Digital humanities

Maintained by: David J. Birnbaum ( [Creative Commons BY-NC-SA 3.0 Unported License] Last modified: 2023-01-08T17:47:32+0000

XPath assignment #1

You can find an XML (TEI) version of Shakespeare’s Hamlet at We’ve deliberately damaged some of the markup in this edition to introduce some inconsistencies, but the file is well-formed XML, which means that you can use XPath to explore it. You should download this file to your computer (typically that means right-clicking on the link and selecting save as) and open it in <oXygen/>.

Prepare your answers to the following questions in a markdown file upload it to Canvas as an attachment. As always, code snippets (including XPath snippets) in markdown must be surrounded with backticks.

Some of these tasks are thought-provoking, and even difficult. If you get stuck, do the best you can, and if you can’t get a working answer, give the answers you tried and explain where they failed to get the results you wanted. As always, you are encouraged to ask questions in the #xpath channel in Slack, but because you want to make progress in learning to debug your own code, your questions should tell us what you tried, what you expected, exactly what you got instead (not just didn’t work or got an error), and what you think the source of the problem is. Sometimes writing that sort of request for advice that will help you figure out what’s wrong on your own (see Rubber duck debugging), and even when it doesn’t, it will help us identify the difficult moments.

These tasks require the use of path expressions, predicates, and the functions count() and not(), but they should not require any other XPath functions. There may be more than one possible answer.

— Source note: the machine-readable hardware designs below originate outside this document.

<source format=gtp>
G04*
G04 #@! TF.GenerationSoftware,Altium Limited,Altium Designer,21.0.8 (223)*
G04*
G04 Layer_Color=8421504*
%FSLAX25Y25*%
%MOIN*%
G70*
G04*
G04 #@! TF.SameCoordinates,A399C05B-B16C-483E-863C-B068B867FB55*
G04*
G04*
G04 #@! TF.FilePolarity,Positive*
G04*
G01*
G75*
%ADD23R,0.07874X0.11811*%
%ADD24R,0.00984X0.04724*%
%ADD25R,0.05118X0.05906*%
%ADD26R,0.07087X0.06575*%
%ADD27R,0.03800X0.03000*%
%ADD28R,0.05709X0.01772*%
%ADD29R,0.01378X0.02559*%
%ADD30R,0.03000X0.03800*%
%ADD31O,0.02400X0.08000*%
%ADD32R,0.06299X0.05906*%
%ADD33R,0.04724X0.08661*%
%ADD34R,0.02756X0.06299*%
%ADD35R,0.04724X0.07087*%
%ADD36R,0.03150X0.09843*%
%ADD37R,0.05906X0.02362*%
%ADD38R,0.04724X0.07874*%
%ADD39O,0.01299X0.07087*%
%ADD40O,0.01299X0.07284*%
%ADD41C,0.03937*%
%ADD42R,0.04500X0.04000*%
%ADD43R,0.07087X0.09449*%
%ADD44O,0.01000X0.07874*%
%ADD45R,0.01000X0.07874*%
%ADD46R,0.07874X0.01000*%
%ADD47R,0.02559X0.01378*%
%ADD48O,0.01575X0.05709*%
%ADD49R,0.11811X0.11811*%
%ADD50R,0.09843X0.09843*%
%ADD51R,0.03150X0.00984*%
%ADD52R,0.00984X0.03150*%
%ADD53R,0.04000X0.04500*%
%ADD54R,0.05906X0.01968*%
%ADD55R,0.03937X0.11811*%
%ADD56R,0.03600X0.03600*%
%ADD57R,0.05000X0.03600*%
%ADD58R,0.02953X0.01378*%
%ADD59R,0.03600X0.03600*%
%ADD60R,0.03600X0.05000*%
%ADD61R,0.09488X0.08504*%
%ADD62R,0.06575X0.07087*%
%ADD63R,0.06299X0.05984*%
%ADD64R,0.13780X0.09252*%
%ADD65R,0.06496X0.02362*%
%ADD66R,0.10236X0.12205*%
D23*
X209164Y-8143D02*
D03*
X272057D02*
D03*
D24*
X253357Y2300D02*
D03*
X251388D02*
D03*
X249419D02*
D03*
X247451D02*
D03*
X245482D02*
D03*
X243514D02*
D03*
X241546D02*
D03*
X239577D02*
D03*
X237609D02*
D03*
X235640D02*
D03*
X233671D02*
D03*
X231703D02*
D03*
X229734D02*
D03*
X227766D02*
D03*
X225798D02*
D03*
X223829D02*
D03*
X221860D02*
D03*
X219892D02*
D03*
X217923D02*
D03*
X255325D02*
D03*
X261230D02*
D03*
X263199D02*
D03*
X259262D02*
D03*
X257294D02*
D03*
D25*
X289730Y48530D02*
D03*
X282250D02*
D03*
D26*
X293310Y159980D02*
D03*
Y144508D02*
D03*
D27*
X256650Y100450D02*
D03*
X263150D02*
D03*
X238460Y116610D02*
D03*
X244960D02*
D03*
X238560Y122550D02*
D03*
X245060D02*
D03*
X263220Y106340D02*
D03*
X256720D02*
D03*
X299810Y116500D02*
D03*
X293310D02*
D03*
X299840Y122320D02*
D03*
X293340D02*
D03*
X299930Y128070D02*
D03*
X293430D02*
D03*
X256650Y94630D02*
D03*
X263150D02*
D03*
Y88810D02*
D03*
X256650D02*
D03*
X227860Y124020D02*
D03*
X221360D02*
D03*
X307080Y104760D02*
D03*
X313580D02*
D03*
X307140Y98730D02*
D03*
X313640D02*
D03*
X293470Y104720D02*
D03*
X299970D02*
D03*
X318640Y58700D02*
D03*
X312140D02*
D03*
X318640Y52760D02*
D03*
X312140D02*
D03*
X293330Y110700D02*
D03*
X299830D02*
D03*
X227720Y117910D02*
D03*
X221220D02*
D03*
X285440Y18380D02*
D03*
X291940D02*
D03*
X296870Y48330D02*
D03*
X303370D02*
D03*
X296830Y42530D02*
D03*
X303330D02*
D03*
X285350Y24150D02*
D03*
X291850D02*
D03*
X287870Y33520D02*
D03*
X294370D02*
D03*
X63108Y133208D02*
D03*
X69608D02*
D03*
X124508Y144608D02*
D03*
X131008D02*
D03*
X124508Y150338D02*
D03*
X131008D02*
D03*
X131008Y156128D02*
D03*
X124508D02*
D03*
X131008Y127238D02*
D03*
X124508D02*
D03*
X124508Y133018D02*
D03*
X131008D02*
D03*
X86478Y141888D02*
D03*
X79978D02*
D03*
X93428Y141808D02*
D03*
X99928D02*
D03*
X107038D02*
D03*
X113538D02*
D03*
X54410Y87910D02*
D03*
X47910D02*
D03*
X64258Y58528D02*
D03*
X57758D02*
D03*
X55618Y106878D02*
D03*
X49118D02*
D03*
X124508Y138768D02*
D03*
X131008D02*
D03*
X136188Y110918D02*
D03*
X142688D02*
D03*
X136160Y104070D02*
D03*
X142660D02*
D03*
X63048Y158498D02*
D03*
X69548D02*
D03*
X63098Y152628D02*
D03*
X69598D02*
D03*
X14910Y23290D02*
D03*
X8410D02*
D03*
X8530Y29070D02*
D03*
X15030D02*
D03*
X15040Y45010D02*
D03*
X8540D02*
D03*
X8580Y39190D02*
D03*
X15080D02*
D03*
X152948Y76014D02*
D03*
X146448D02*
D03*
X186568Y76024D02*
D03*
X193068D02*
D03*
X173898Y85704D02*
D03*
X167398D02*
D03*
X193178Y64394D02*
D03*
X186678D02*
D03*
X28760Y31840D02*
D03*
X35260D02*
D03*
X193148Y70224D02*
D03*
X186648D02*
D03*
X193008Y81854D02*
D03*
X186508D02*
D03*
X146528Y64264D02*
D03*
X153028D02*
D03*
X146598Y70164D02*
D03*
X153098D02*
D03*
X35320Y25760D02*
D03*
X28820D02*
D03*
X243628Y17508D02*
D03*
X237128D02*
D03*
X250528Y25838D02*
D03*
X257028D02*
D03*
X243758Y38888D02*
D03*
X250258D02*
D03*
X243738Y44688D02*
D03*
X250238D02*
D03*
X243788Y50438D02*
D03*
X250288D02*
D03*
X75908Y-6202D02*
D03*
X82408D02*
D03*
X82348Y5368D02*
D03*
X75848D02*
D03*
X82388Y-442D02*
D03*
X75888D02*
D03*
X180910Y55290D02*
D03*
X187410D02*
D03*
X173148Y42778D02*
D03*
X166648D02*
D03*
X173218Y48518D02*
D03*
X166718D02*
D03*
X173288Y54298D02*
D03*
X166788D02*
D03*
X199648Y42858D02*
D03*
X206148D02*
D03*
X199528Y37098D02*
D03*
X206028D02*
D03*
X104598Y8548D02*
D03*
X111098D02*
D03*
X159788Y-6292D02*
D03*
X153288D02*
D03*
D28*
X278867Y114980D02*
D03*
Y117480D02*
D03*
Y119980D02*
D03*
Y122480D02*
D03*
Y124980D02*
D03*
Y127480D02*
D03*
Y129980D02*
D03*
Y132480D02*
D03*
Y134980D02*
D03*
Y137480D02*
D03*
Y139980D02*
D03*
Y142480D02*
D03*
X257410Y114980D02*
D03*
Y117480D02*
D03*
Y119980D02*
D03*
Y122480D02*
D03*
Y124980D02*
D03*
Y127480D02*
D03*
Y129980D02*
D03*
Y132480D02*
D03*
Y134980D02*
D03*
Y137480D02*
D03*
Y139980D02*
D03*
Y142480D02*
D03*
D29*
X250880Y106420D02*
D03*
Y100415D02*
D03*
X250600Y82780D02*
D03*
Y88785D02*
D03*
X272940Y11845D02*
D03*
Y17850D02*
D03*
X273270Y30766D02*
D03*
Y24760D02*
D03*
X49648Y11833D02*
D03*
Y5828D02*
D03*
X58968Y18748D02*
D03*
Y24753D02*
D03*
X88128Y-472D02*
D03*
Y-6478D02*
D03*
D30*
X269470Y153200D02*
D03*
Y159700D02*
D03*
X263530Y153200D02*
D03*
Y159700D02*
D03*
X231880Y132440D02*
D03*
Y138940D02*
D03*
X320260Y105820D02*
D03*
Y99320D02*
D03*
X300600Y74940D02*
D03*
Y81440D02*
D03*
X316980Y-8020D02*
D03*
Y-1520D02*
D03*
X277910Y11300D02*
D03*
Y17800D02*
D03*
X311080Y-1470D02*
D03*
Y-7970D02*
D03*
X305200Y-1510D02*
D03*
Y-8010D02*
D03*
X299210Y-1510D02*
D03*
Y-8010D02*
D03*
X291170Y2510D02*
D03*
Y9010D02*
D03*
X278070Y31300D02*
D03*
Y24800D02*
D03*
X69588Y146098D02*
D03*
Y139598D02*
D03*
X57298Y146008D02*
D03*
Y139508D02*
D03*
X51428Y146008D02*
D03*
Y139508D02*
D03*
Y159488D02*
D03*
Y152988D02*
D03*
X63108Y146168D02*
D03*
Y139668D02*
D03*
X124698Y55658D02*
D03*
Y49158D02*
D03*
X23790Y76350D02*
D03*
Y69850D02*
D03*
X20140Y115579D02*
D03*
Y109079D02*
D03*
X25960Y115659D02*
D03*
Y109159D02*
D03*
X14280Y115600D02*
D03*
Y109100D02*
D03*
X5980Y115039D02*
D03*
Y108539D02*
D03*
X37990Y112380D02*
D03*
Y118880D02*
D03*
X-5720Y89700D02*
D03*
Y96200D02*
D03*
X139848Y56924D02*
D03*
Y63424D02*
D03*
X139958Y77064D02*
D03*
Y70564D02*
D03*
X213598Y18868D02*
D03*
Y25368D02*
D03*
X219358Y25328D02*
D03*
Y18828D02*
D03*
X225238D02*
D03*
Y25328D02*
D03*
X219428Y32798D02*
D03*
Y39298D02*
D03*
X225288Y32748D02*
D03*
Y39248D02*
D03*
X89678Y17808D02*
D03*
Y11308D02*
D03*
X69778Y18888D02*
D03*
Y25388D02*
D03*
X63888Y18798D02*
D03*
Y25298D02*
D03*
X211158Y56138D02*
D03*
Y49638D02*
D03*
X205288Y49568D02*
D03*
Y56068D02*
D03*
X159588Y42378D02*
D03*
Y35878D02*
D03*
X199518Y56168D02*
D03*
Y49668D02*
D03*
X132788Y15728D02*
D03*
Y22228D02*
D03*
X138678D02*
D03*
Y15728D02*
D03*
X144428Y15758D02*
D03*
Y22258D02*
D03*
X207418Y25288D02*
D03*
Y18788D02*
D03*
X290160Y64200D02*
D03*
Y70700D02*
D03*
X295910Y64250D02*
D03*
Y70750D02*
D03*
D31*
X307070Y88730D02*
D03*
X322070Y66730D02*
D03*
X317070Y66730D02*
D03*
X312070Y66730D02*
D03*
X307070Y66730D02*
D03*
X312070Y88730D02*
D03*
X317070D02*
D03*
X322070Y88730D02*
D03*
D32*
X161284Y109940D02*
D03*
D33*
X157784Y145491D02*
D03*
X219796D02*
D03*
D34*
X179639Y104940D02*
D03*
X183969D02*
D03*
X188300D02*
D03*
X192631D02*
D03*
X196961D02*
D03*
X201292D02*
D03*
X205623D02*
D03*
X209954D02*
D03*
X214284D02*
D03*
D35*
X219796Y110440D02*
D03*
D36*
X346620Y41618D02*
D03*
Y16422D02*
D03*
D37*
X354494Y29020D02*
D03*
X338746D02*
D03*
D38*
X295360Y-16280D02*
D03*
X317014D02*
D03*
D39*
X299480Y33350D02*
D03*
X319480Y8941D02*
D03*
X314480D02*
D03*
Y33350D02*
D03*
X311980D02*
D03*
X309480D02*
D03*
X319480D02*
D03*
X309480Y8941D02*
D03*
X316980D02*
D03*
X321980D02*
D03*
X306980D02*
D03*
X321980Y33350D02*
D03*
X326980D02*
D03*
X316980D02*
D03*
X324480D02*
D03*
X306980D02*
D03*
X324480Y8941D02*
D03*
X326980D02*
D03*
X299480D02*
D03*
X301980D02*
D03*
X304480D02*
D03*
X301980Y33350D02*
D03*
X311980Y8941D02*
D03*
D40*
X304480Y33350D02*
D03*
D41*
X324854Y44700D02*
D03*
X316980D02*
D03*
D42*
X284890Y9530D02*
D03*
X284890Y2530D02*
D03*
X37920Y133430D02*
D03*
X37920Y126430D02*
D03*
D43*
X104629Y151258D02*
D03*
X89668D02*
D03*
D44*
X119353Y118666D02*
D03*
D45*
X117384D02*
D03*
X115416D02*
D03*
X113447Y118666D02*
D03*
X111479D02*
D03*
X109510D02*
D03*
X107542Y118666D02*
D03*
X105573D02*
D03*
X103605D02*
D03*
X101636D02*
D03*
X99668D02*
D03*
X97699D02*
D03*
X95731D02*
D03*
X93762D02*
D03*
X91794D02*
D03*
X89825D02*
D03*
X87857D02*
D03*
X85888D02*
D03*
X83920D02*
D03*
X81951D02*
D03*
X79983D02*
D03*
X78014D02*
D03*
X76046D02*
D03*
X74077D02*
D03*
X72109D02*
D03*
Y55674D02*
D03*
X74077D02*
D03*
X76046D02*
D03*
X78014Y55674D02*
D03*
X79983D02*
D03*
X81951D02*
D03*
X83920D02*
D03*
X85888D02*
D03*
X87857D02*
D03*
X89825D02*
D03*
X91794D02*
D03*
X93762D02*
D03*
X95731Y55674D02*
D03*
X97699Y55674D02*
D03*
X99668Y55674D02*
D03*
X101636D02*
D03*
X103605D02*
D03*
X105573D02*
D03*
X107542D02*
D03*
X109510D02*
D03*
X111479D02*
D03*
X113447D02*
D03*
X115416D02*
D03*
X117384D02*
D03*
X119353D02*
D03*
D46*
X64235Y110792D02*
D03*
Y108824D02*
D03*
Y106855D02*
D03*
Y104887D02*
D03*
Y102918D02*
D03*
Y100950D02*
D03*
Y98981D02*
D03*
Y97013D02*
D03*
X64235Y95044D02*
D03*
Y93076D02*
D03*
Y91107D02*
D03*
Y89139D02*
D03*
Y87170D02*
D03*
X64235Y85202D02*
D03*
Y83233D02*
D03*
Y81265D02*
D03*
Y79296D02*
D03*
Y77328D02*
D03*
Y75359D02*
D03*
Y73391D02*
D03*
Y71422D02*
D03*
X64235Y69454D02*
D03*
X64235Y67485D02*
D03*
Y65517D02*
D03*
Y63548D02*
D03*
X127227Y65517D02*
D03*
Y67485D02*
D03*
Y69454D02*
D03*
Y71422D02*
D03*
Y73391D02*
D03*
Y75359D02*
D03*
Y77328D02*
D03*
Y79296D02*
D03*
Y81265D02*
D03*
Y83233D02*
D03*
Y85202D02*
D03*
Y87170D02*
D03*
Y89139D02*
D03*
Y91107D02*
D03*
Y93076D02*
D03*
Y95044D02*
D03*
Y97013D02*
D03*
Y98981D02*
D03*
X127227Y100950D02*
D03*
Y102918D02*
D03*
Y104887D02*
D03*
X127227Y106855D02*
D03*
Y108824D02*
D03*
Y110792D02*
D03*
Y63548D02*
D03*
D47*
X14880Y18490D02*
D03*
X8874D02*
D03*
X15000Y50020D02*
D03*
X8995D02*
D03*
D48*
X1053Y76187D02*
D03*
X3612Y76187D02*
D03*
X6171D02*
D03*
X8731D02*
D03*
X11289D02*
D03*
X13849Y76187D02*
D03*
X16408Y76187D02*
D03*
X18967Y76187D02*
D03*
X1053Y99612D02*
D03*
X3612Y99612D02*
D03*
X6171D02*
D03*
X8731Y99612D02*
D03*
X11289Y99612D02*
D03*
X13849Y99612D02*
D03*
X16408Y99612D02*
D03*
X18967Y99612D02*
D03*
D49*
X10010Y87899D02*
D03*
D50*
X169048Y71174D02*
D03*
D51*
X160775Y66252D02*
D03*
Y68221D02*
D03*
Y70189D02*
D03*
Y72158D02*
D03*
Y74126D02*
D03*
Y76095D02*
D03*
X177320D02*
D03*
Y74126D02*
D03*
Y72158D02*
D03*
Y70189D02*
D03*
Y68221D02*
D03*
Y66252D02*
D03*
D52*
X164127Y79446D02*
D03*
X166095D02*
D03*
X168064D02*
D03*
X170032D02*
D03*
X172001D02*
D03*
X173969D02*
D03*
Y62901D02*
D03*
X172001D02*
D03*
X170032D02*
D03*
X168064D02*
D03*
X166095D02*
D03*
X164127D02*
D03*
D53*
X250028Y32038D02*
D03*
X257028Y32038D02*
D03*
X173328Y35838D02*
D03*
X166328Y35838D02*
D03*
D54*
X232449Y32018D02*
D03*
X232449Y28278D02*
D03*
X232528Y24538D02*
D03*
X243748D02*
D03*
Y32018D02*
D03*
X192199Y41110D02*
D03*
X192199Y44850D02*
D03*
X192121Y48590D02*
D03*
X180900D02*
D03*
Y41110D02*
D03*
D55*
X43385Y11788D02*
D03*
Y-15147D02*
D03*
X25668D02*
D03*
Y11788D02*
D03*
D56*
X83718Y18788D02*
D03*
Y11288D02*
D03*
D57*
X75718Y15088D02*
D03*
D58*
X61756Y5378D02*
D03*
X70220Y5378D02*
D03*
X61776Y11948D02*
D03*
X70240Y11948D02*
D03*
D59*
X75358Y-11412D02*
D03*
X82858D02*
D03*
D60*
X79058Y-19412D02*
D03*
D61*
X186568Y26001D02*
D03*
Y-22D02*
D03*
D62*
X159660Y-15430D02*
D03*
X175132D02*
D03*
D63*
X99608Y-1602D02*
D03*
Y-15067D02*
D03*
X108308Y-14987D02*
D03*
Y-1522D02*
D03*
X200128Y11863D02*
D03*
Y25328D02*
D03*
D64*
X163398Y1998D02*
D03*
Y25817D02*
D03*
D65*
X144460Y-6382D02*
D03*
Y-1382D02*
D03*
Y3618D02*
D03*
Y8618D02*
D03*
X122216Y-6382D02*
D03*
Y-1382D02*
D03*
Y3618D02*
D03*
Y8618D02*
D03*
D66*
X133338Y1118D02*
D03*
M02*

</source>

Using the Bad Hamlet document and the XPath browser window in <oXygen/>, construct XPath expressions that will do the following. Give the full XPath expressions in your answers, and not just the results:

  1. Hamlet, like a typical Shakespearean tragedy, contains five acts, each of which contains scenes. Both acts and scenes are encoded as division (<div>) elements.
    1. How can XPath tell them apart?

    2. What XPath would find just the acts?

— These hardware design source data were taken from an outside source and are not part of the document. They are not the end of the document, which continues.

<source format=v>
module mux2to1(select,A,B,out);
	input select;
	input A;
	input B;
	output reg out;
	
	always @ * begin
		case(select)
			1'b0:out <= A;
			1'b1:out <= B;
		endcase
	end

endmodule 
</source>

    3. What XPath would find just the scenes?

    4. What XPath would find just the scenes in Act III?

  2. Stage directions (<stage>) occur in a variety of contexts.
    1. What XPath would find all of the stage directions that are inside a metrical line (<l>), that is, between the starting <l> and the ending </l>. How many are there?

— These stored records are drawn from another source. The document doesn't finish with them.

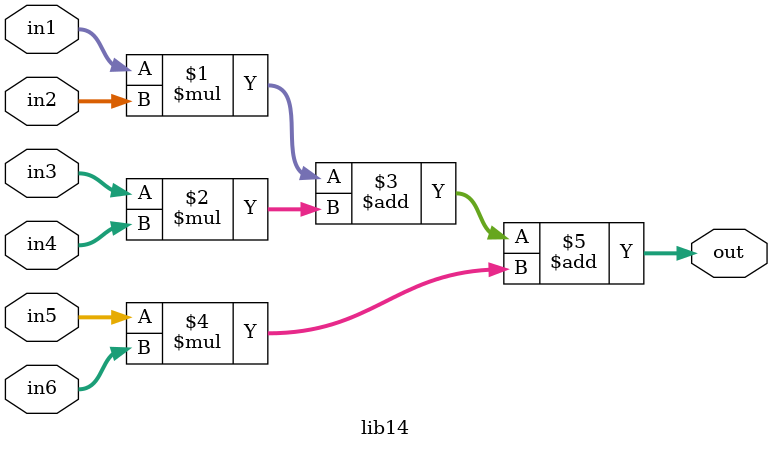
<source format=v>
module lib1(in, out);
  input  [31:0] in;
  output        out;
  assign out = &in;
endmodule

module lib2(in, out);
  input  [31:0] in;
  output        out;
  assign out = |in;
endmodule

module lib3(in, out);
  input  [31:0] in;
  output        out;
  assign out = ^in;
endmodule

module lib4(in, out);
  input  [31:0] in;
  output        out;
  assign out = ~&in;
endmodule

module lib5(in, out);
  input  [31:0] in;
  output        out;
  assign out = ~|in;
endmodule

module lib6(in, out);
  input  [31:0] in;
  output        out;
  assign out = ~^in;
endmodule

module lib8(in1, in2, out);
  input [16:0] in1;
  input [16:0] in2;
  output [16:0] out;
  assign out = in1 + in2;
endmodule

module lib9(in1, in2, in3, out);
  input [17:0] in1;
  input [17:0] in2;
  input [17:0] in3;
  output [17:0] out;
  assign out = in1 + in2 + in3;
endmodule

module lib10(in1, in2, in3, in4, out);
  input [17:0] in1;
  input [17:0] in2;
  input [17:0] in3;
  input [17:0] in4;
  output [17:0] out;
  assign out = in1 + in2 + in3 + in4;
endmodule

module lib11(in1, in2, out);
  input [15:0] in1;
  input [15:0] in2;
  output [15:0] out;
  assign out = in1 * in2;
endmodule

module lib12(in1, in2, in3, out);
  input [16:0] in1;
  input [16:0] in2;
  input [16:0] in3;
  output [16:0] out;
  assign out = (in1 + in2) * in3;
endmodule

module lib13(in1, in2, in3, in4, out);
  input [16:0] in1;
  input [16:0] in2;
  input [16:0] in3;
  input [16:0] in4;
  output [16:0] out;
  assign out = in1 * in2 + in3 * in4;
endmodule

module lib14(in1, in2, in3, in4, in5, in6, out);
  input [17:0] in1;
  input [17:0] in2;
  input [17:0] in3;
  input [17:0] in4;
  input [17:0] in5;
  input [17:0] in6;
  output [17:0] out;
  assign out = in1 * in2 + in3 * in4 + in5 * in6;
endmodule

</source>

    2. What XPath would find all of the stage directions that are directly inside a speech (<sp>), that is, inside a speech but not inside a line within a speech?

    3. What XPath would find all of the stage directions that are not directly inside a speech or a line. How many are there?

      A correct answer cannot rely on knowing what the parent of those stage directions is ahead of time; the only information you have is that you want stage directions that do not have speeches or lines as parents, so those are the only conditions you can use to find the results you want.

    4. For the stage directions you identified in #2c, above, write an XPath expression that will return not the <stage> elements themselves, but their parent elements, whatever they might be. What are those parent elements? (You haven't yet learned the XPath to return just the names of the parent elements [rather than the elements themselves], but you can locate them, click on each one in the list <oXygen/> returns, and look at it directly.)

What to submit

You should turn in your answers to the above questions in a markdown file, that is, a file with the extension .md.